Ever since my retirement in 1971, I have been obsessed with the idea of writing my memoirs. My career encompassed fairly variegated times. I started service in the Provincial Civil Service (PCS) of the United Provinces (later, Uttar Pradesh) in 1936, during the heyday of the British Raj. At this time, I served in a number of districts reporting to various British Collectors till 1947. From 1937 to 1939, I had the privilege of working under the first Congress government. I was also part of the government effort during the Second World War. I was a witness to, and had to deal with administrative matters arising out of the national movement of the time, specially from 1940 to 1942. I also witnessed the great holocaust and exodus during India's Partition in 1947. After India won Independence, I was the Home Secretary in the then Delhi State from 1947 to 1954. It was a state with a population of around 9 lakh in 1949 but with a refugee issue that I had to handle. It was my privilege to have had a hand in the building up of Delhi's administration, the police force, and also in the construction of the Tis Hazari courts and Tihar Jail. Thereafter, I was in the Indian Airlines Corporation, from 1954 to 1958 in the initial stages, and worked out the rules, helped in establishing the headquarters, while merging the staff of different companies into an integrated Indian Airlines structure. I take pride in having been somewhat responsible for the construction of Airline House at Calcutta and Delhi.
I have functioned as Excise Commissioner of Uttar Pradesh (1958-61), as Agriculture Extension Commissioner in the Ministry of Food and Agriculture (1961-64), and also as Director General, All India Radio, and as Joint Secretary, Ministry of Information & Broadcasting (1964-68). I worked with Mrs Indira Gandhi from October 1964 to January 1966-an unforgettable experience.
With these rare and valuable understandings, I have been persuaded by friends to set forth in writing some of the important events that may be of interest to others. Though historians, academicians and politicians have given their versions of what transpired during the freedom movement in 1942, there does not exist a narrative of exactly what happened in 1942 from the viewpoint of a civil servant who witnessed many events up close. I have also given an account of the British Collectors-their intelligence and commitment and also their shortcomings. And so this peep into the past may be a peep into history as well.
What had dissuaded me so far from undertaking this journey was the futility of it. A record of experiences in life, as Macbeth said in the play, is just 'a tale told by an idiot, full of sound and fury, signifying nothing'. At best, it promises glimpses of a bygone age and has no more than a semi-historical value. But even histories are being re-written now, and the greatest are getting forgotten.
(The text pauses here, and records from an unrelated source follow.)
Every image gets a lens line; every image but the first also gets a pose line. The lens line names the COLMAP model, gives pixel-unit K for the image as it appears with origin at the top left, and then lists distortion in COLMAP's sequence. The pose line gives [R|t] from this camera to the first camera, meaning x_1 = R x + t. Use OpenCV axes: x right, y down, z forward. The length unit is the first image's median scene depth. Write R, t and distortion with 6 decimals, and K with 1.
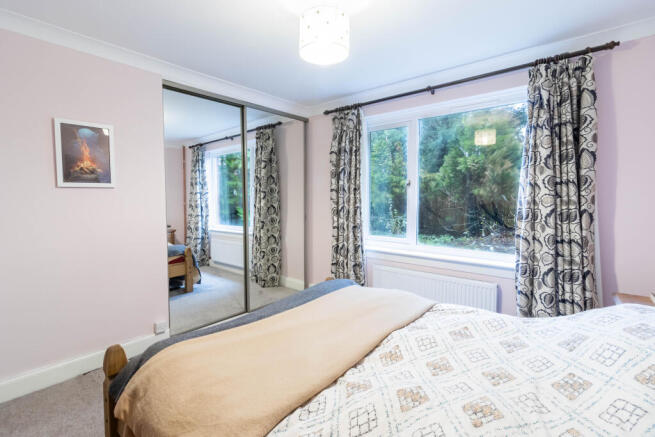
lens RADIAL K [[311.2, 0, 324.7], [0, 311.2, 208.2], [0, 0, 1]] dist [-0.000554, -0.000008]
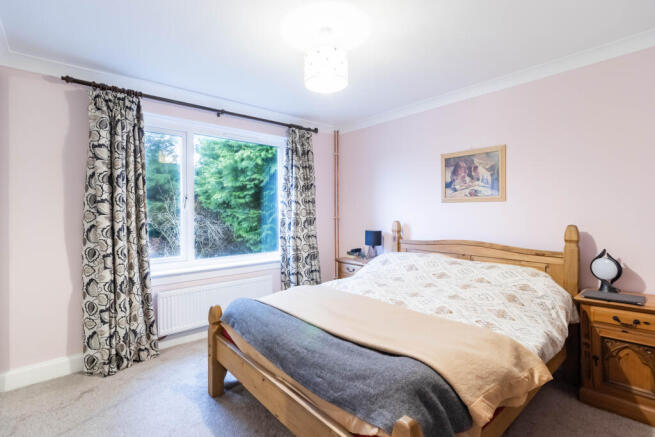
lens RADIAL K [[311.2, 0, 324.7], [0, 311.2, 208.2], [0, 0, 1]] dist [-0.000554, -0.000008]
pose [[0.145610, 0.007817, 0.989311, -0.665312], [0.038823, 0.999153, -0.013609, -0.016707], [-0.988580, 0.040390, 0.145183, 0.484552]]
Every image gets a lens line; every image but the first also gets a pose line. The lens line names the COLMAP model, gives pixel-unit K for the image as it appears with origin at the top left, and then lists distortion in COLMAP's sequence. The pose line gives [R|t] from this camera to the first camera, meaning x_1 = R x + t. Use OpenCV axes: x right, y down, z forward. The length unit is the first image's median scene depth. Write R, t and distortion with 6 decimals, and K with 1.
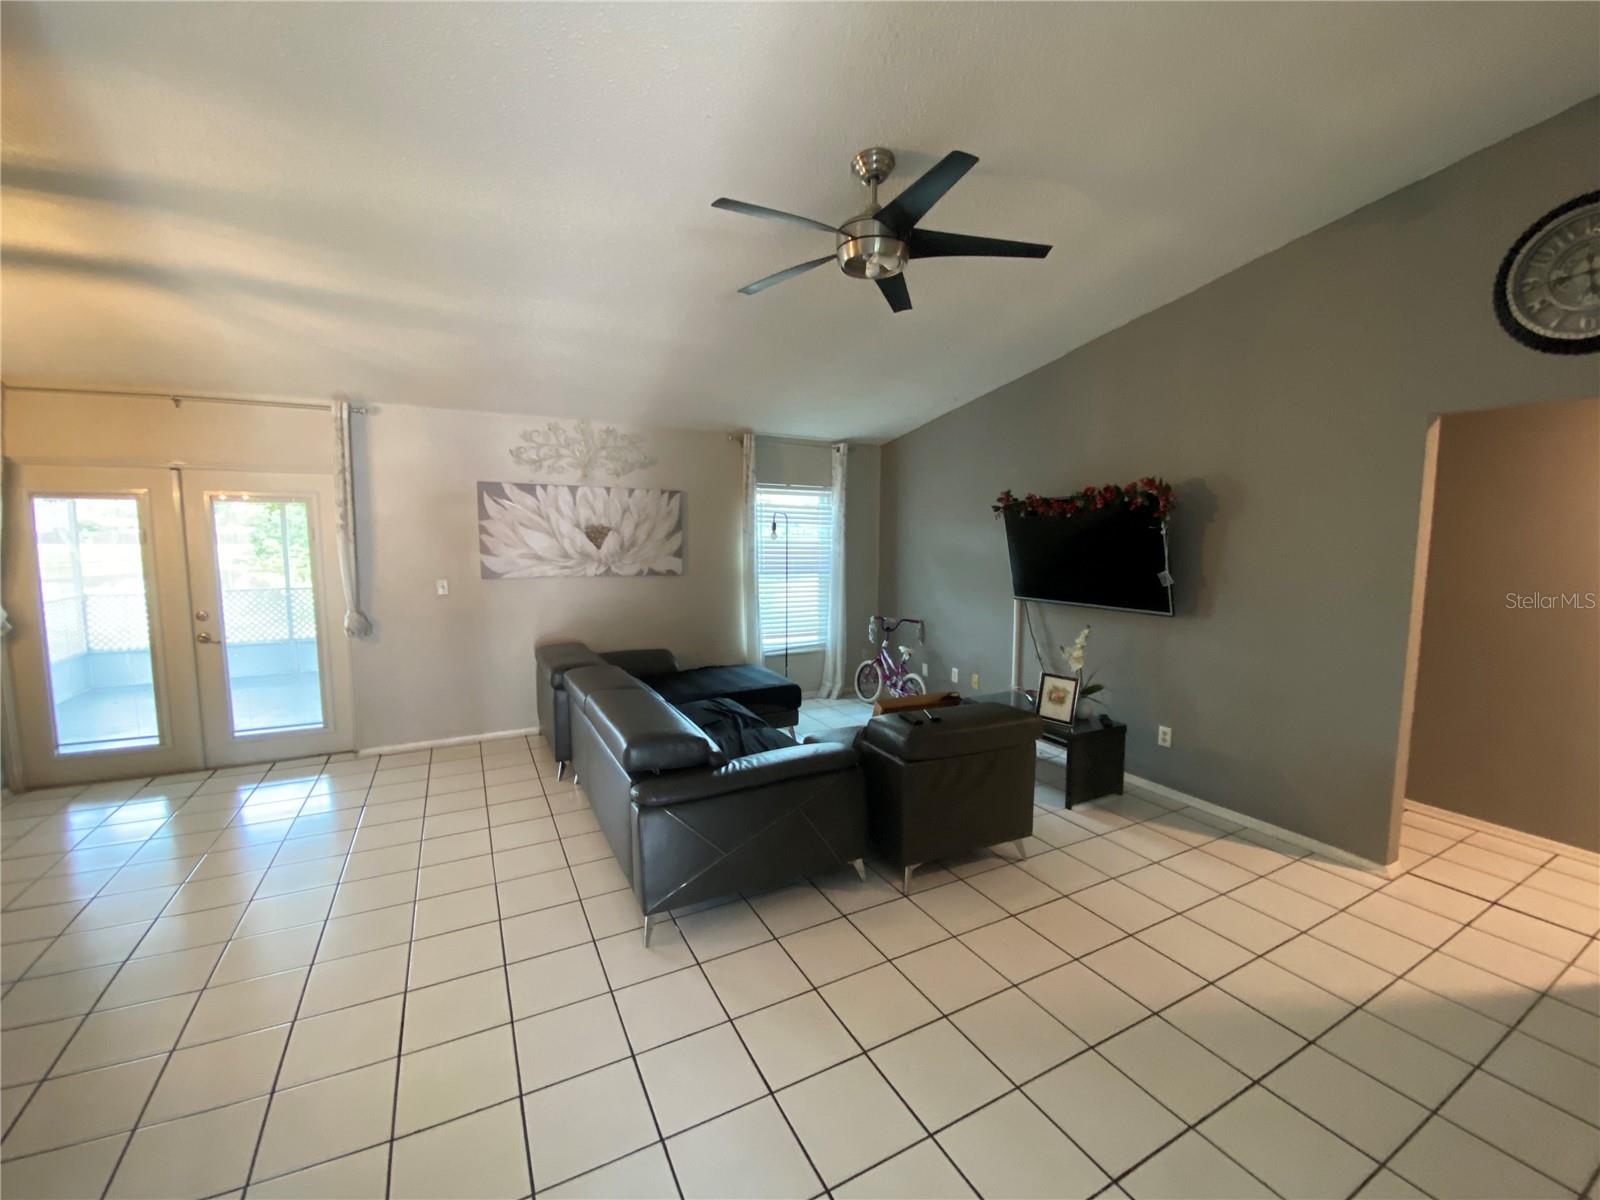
lens RADIAL K [[652.1, 0, 803.2], [0, 652.1, 601.6], [0, 0, 1]] dist [0.040766, -0.029117]
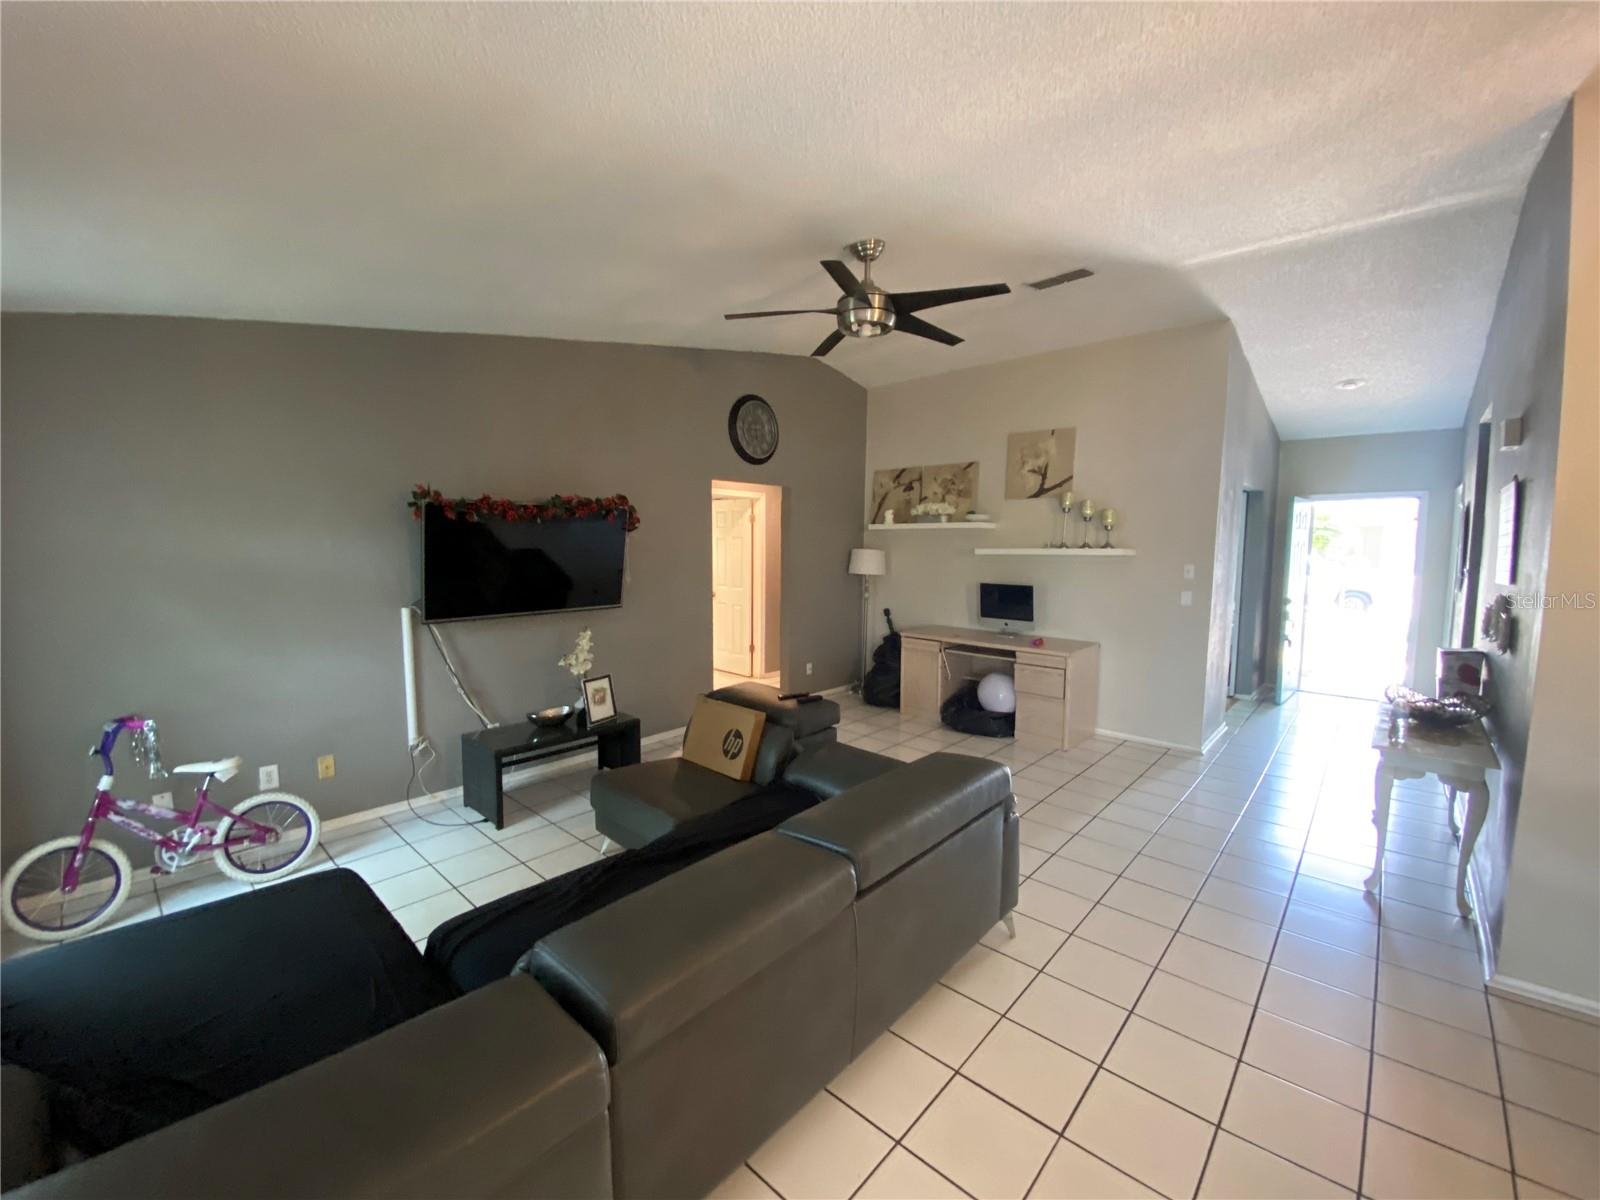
lens RADIAL K [[652.1, 0, 803.2], [0, 652.1, 601.6], [0, 0, 1]] dist [0.040766, -0.029117]
pose [[-0.326920, -0.088743, 0.940876, -0.658780], [0.104091, 0.986143, 0.129180, -0.102264], [-0.939302, 0.140169, -0.313152, 0.960342]]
To many, Gandhiji is just a name; and many other shining figures are fading into oblivion. The rush and speed of modern civilization is like an avalanche which is obliterating all pillars and pyramids of history.
And yet the urge to record what one has seen persists. When the river rushes on, the mountain stays and remembers. We like to remember and look back. And so is the case with this glimpse into the past.